Pro-Rail Group spends another $200k on Mayoral Race - Hawaii News Now - KGMB and KHNL

Pro-Rail Group spends another $200k on Mayoral Race

Ben Cayetano (center) Ben Cayetano (center)
Kirk Caldwell (with hands raised) Kirk Caldwell (with hands raised)
John White John White

The biggest political spender in the Honolulu mayoral race is not a candidate but is a pro-rail group that's flooding the airwaves with negative ads.

Hawaii New Now has learned that the Pacific Resource Partnership has spent nearly $200,000 during the final two weeks leading to the August primary.

That's on top of a record $1 million that PRP has already spent on the race.

Nearly all of those ads were critical of mayoral candidate Ben Cayetano, who wants to dismantle the rail system.  And some political experts believe that PRP will continue to spend big on the race given the stakes involved.

"We knew there was a lot of money is being spent on this so this is not a surprise," said John Hart, communications professor at Hawaii Pacific University.

According to state Campaign Spending Commission records, PRP has outspent both candidates in the Honolulu mayoral race.Cayetano has raised $995,000 for the entire race while candidate Kirk Caldwell has taken in about $942,000.

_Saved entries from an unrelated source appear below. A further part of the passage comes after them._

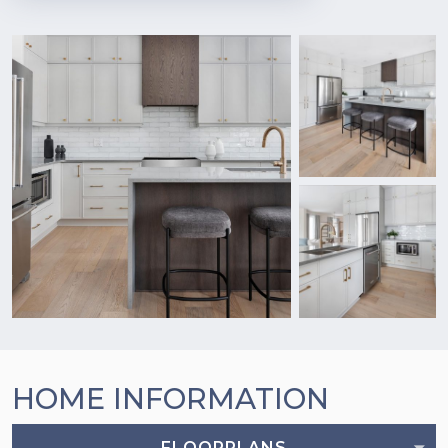
HOME INFORMATION
FLOORPLANS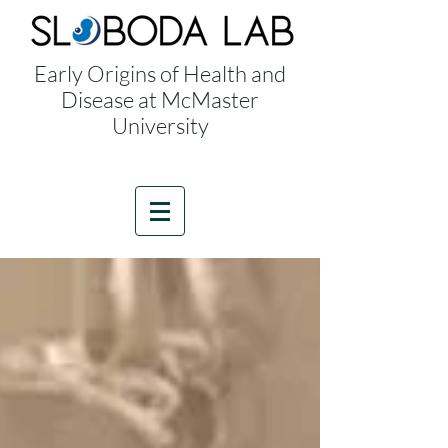
Early Origins of Health and
Disease at McMaster
University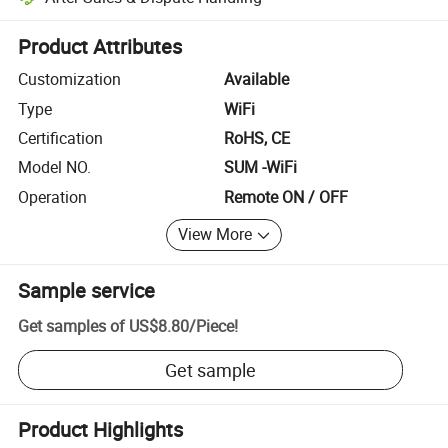
Platform-assisted dispute resolution, including refunds or returns whe
Product Attributes
Customization
Available
Type
WiFi
Certification
RoHS, CE
Model NO.
SUM -WiFi
Operation
Remote ON / OFF
View More
Sample service
Get samples of
US$8.80
/
Piece
!
Get sample
Product Highlights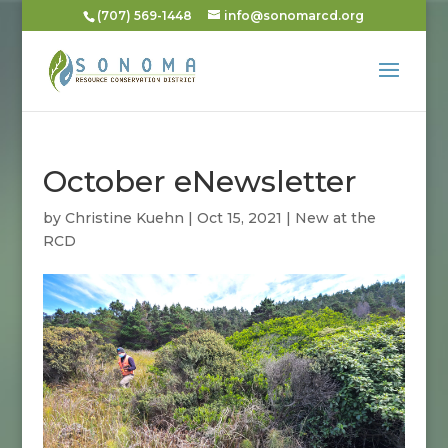
(707) 569-1448
info@sonomarcd.org
October eNewsletter
by
Christine Kuehn
|
Oct 15, 2021
|
New at the
RCD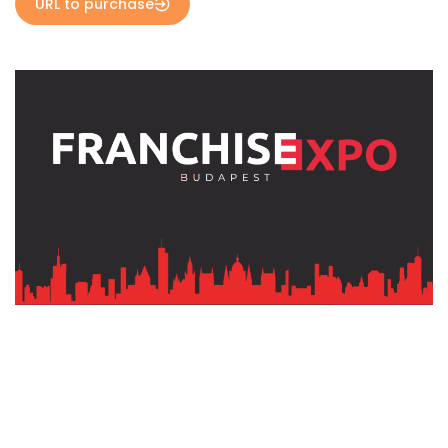
URL to purchase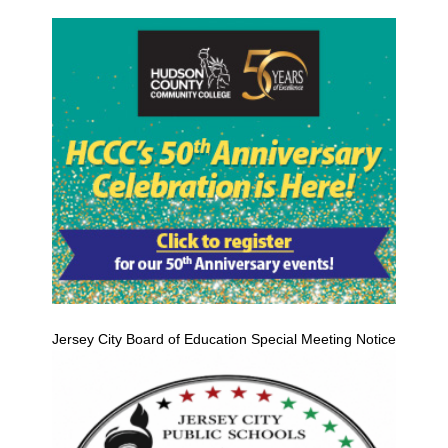
Jersey City Board of Education Special Meeting Notice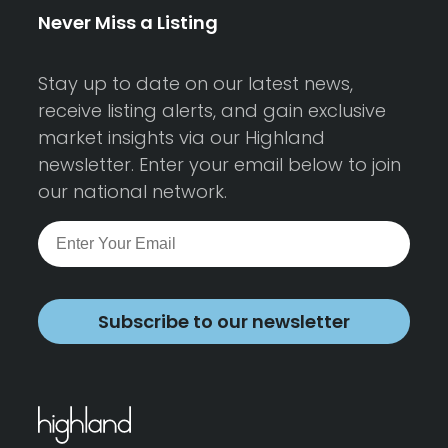
Never Miss a Listing
Stay up to date on our latest news,
receive listing alerts, and gain exclusive
market insights via our Highland
newsletter. Enter your email below to join
our national network.
Subscribe to our newsletter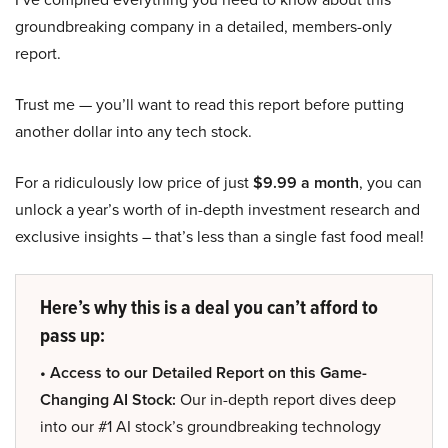
groundbreaking company in a detailed, members-only
report.
Trust me — you’ll want to read this report before putting
another dollar into any tech stock.
For a ridiculously low price of just
$9.99 a month
, you can
unlock a year’s worth of in-depth investment research and
exclusive insights – that’s less than a single fast food meal!
Here’s why this is a deal you can’t afford to
pass up:
• Access to our Detailed Report on this Game-
Changing AI Stock:
Our in-depth report dives deep
into our #1 AI stock’s groundbreaking technology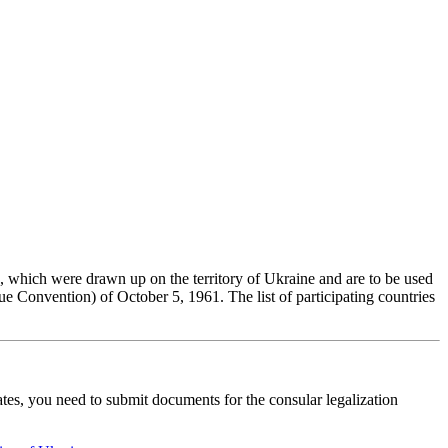
e, which were drawn up on the territory of Ukraine and are to be used
 Convention) of October 5, 1961. The list of participating countries
ates, you need to submit documents for the consular legalization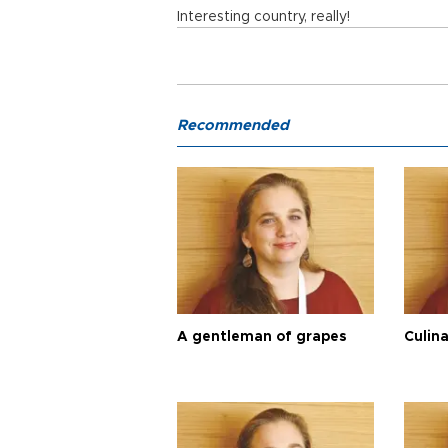
Interesting country, really!
Recommended
A gentleman of grapes
Culina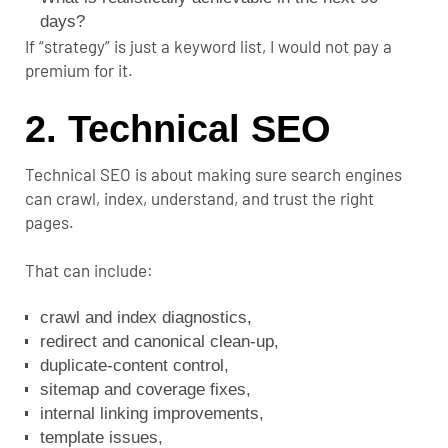
days?
If “strategy” is just a keyword list, I would not pay a
premium for it.
2. Technical SEO
Technical SEO is about making sure search engines
can crawl, index, understand, and trust the right
pages.
That can include:
crawl and index diagnostics,
redirect and canonical clean-up,
duplicate-content control,
sitemap and coverage fixes,
internal linking
improvements,
template issues,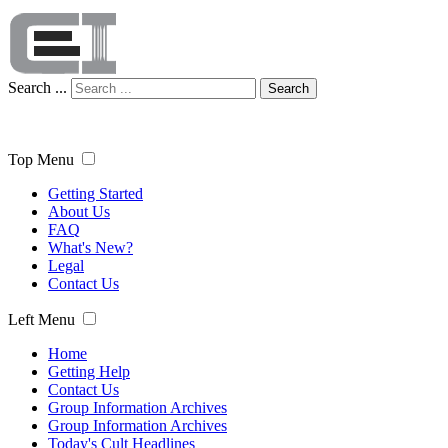
Search ...
Search
Top Menu
Getting Started
About Us
FAQ
What's New?
Legal
Contact Us
Left Menu
Home
Getting Help
Contact Us
Group Information Archives
Group Information Archives
Today's Cult Headlines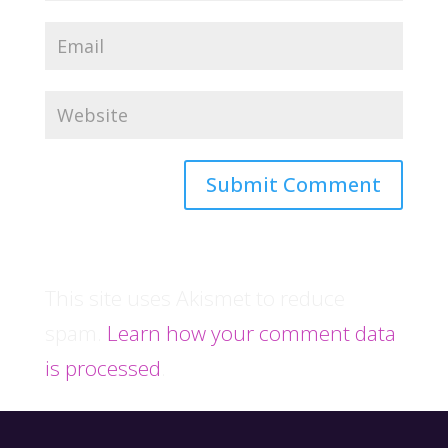
This site uses Akismet to reduce
spam.
Learn how your comment data
is processed
.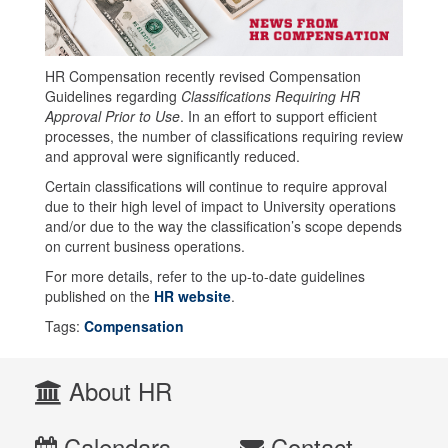
HR Compensation recently revised Compensation
Guidelines regarding
Classifications Requiring HR
Approval Prior to Use
. In an effort to support efficient
processes, the number of classifications requiring review
and approval were significantly reduced.
Certain classifications will continue to require approval
due to their high level of impact to University operations
and/or due to the way the classification’s scope depends
on current business operations.
For more details, refer to the up-to-date guidelines
published on the
HR website
.
Tags:
Compensation
About HR
Calendars
Contact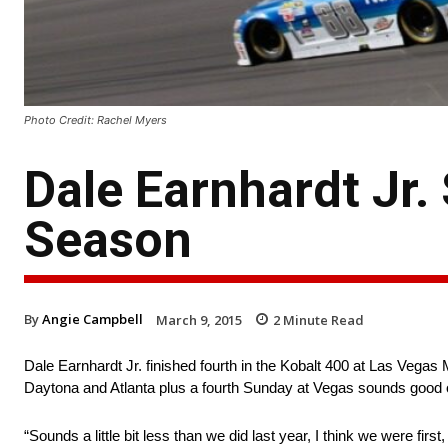
Photo Credit: Rachel Myers
Dale Earnhardt Jr. 
Season
By
Angie Campbell
March 9, 2015
2
Minute Read
Dale Earnhardt Jr. finished fourth in the Kobalt 400 at Las Vegas M
Daytona and Atlanta plus a fourth Sunday at Vegas sounds good o
“Sounds a little bit less than we did last year, I think we were first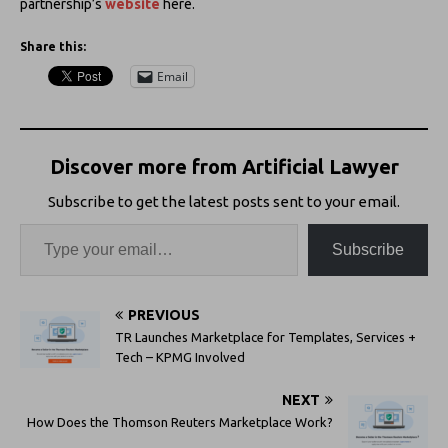
partnership’s
website
here.
Share this:
Email
Discover more from Artificial Lawyer
Subscribe to get the latest posts sent to your email.
Subscribe
PREVIOUS
TR Launches Marketplace for Templates, Services +
Tech – KPMG Involved
NEXT
How Does the Thomson Reuters Marketplace Work?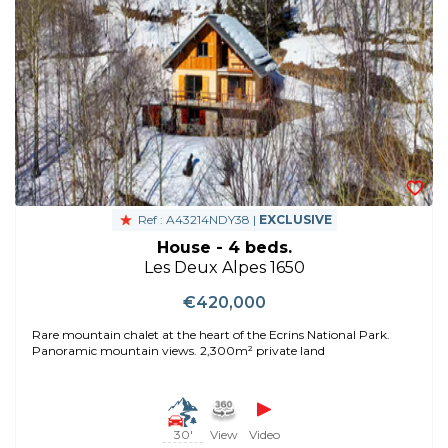
Ref : A43214NDY38 |
EXCLUSIVE
House - 4 beds.
Les Deux Alpes 1650
€420,000
Rare mountain chalet at the heart of the Ecrins National Park.
Panoramic mountain views. 2,300m² private land
30'
View
Video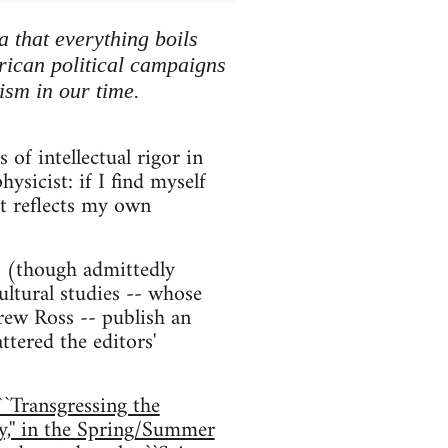
a that everything boils
erican political campaigns
ism in our time.
of intellectual rigor in
sicist: if I find myself
st reflects my own
st (though admittedly
ltural studies -- whose
rew Ross -- publish an
ttered the editors'
``Transgressing the
,'' in the Spring/Summer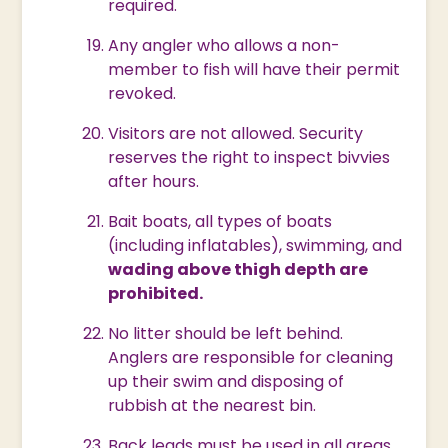
required.
Any angler who allows a non-
member to fish will have their permit
revoked.
Visitors are not allowed. Security
reserves the right to inspect bivvies
after hours.
Bait boats, all types of boats
(including inflatables), swimming, and
wading above thigh depth are
prohibited.
No litter should be left behind.
Anglers are responsible for cleaning
up their swim and disposing of
rubbish at the nearest bin.
Back leads must be used in all areas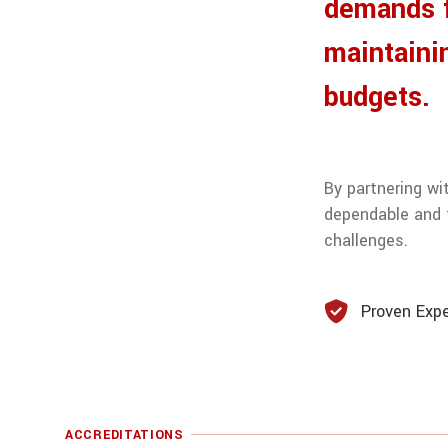
demands f
maintaini
budgets.
By partnering wi
dependable and f
challenges.
Proven Expe
ACCREDITATIONS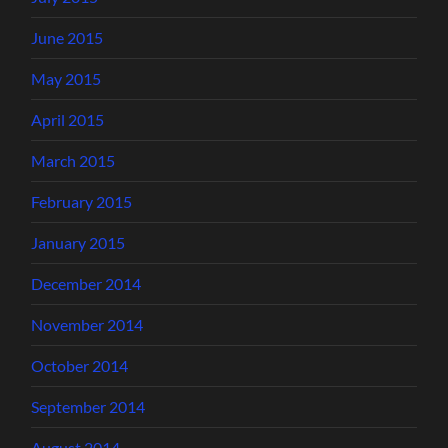
June 2015
May 2015
April 2015
March 2015
February 2015
January 2015
December 2014
November 2014
October 2014
September 2014
August 2014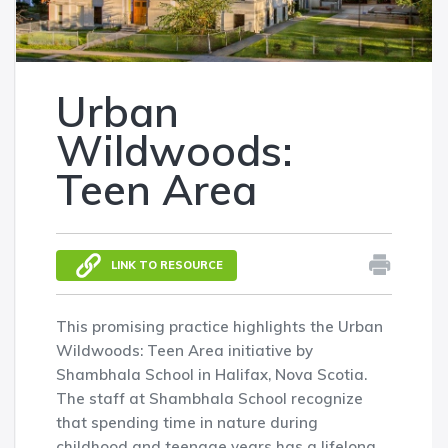
Urban
Wildwoods:
Teen Area
LINK TO RESOURCE
This promising practice highlights the Urban
Wildwoods: Teen Area initiative by
Shambhala School in Halifax, Nova Scotia.
The staff at Shambhala School recognize
that spending time in nature during
childhood and teenage years has a lifelong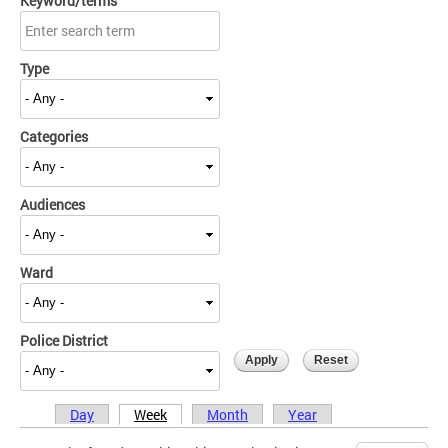
Keyword/terms
Type
Categories
Audiences
Ward
Police District
Day
Week
Month
Year
Primary tabs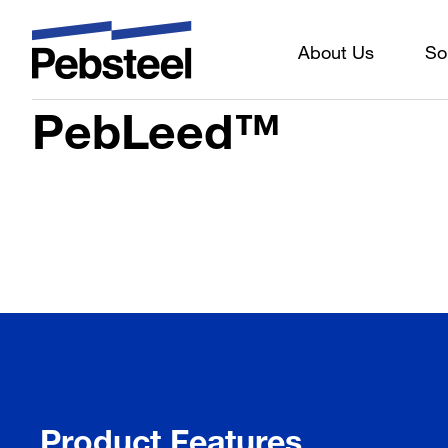
About Us
So
Home
/
Solutions
/
Products
/
Sheeting components
/
Mate
PebLeed™
Product Features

Cayetano believes PRP's ads are backfiring.

"It's all about negative campaigning. I expect them to spend more in the general," Cayetano said.

John White, PRP's executive director, says ads were a big reason Cayetano was unable to win the election outright in the primary. He believes the ads provide voters with an accurate picture of Cayetano's record as governor.

"The Honolulu mayor's race represents a pivotal moment for our city," White said in an email.

"We have the stark choices: Either invest in our city and build a better future or go backwards with no real solutions to address the challenges of a growing city."

In the Aug. 11 primary, Cayetano received 45 percent of the vote ... or less than the 50 percent plus one needed ... forcing a runoff with Caldwell during the November general election.

Caldwell, meanwhile, believes he's closing the distance.

"I still feel the momentum," he said.

"I do feel the gap is going to be narrower and I think it's going to be a close election."

The mayoral election on Big Island is also heading for a runoff. But the money race there is anything but close.

State Campaign Spending Commission filings show that incumbent Billy Kenoi has raised $487,000 this election cycle. Kim, the former mayor who entered the race late, has raised about $9,000 as of the Aug. 11th primary.
     
Kenoi got about 35,000 more votes than Kim in the primary but it wasn't enough to avoid a November run off.